▸ TASK INSTRUCTIONS
A faithful copy of all the data is the goal; omit the pictures.

(Change detection data)
━━━━━━━━━━━━━━━━━━━━
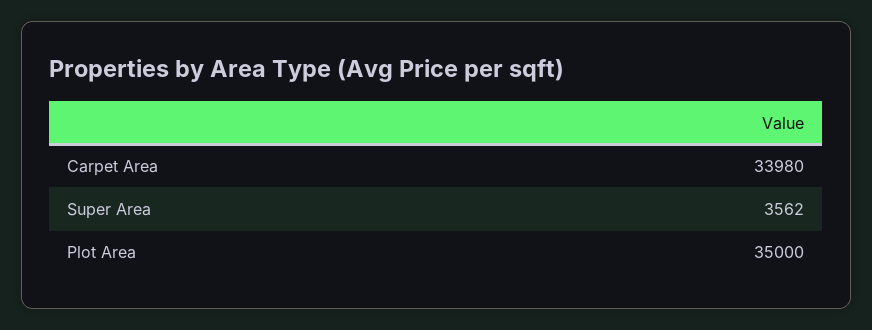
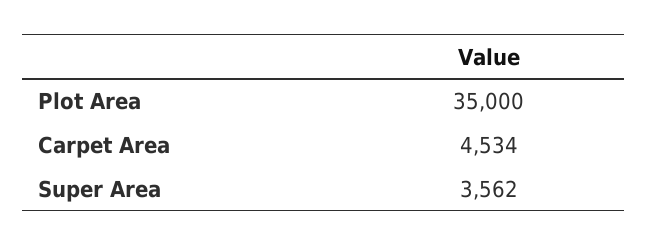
Carpet Area: 33980 -> 4534

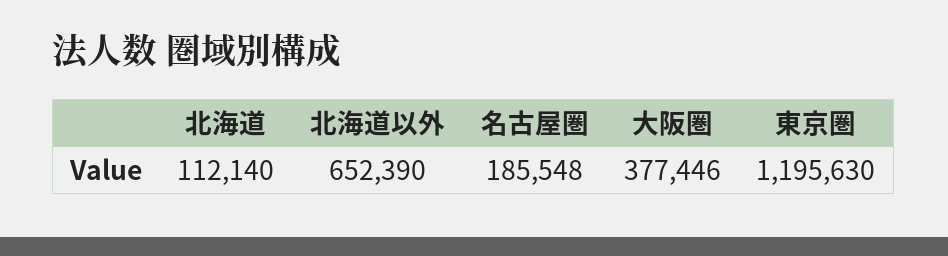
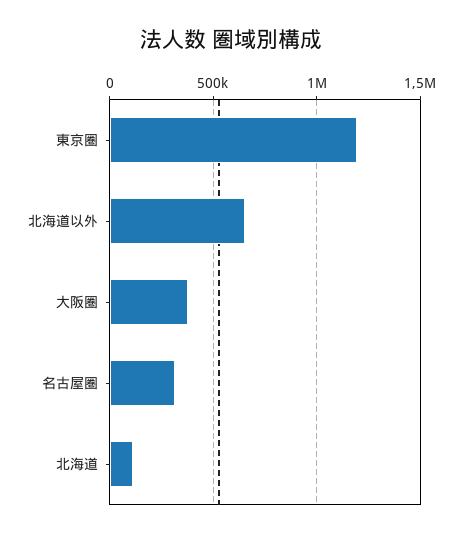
名古屋圏: 185548 -> 300000

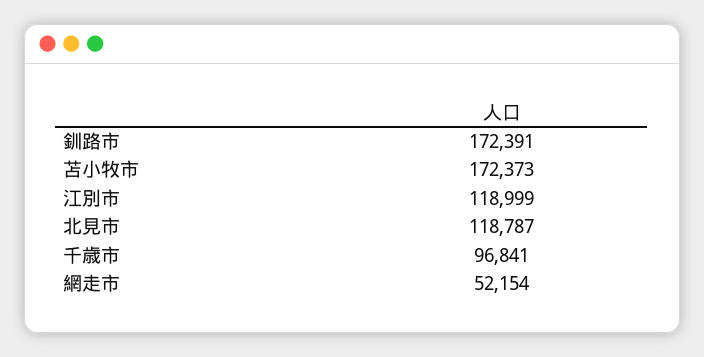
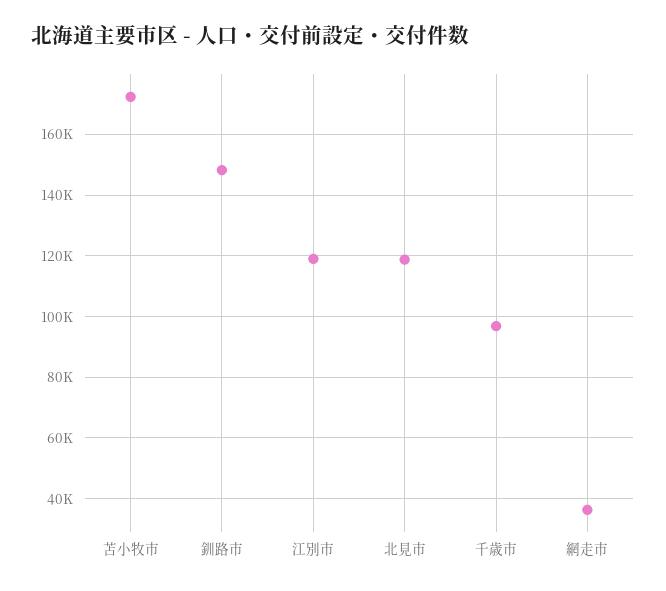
釧路市: 172391 -> 148000
網走市: 52154 -> 36000

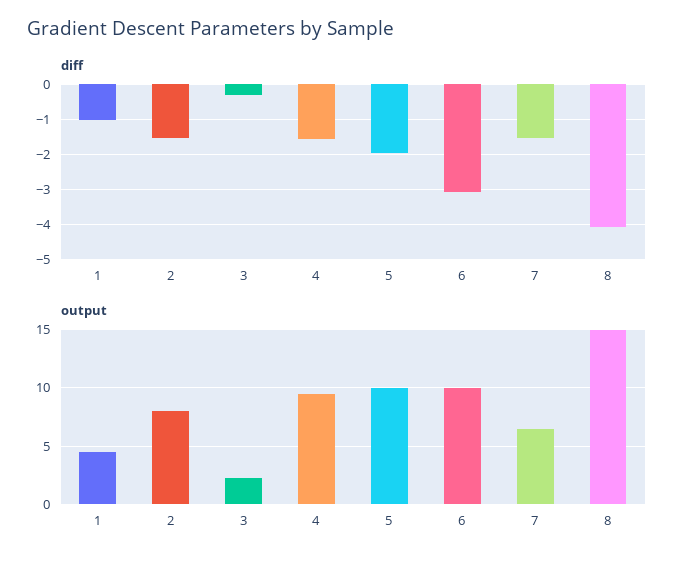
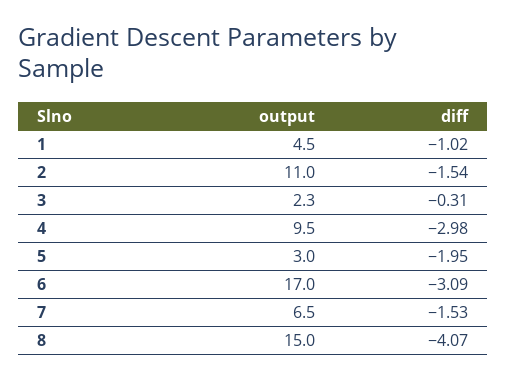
diff, 4: -1.6 -> -2.98
output, 2: 8 -> 11
output, 5: 10 -> 3
output, 6: 10 -> 17

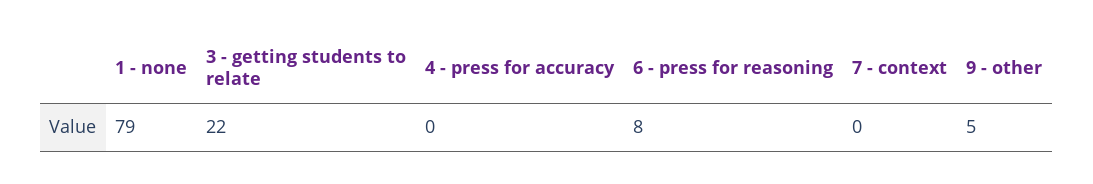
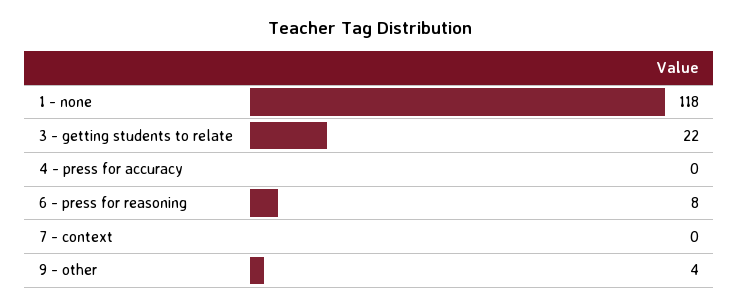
1 - none: 79 -> 118
9 - other: 5 -> 4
━━━━━━━━━━━━━━━━━━━━
▸ SOLVED EXERCISE
Carpet Area: 33980 -> 4534

名古屋圏: 185548 -> 300000

釧路市: 172391 -> 148000
網走市: 52154 -> 36000

diff, 4: -1.6 -> -2.98
output, 2: 8 -> 11
output, 5: 10 -> 3
output, 6: 10 -> 17

1 - none: 79 -> 118
9 - other: 5 -> 4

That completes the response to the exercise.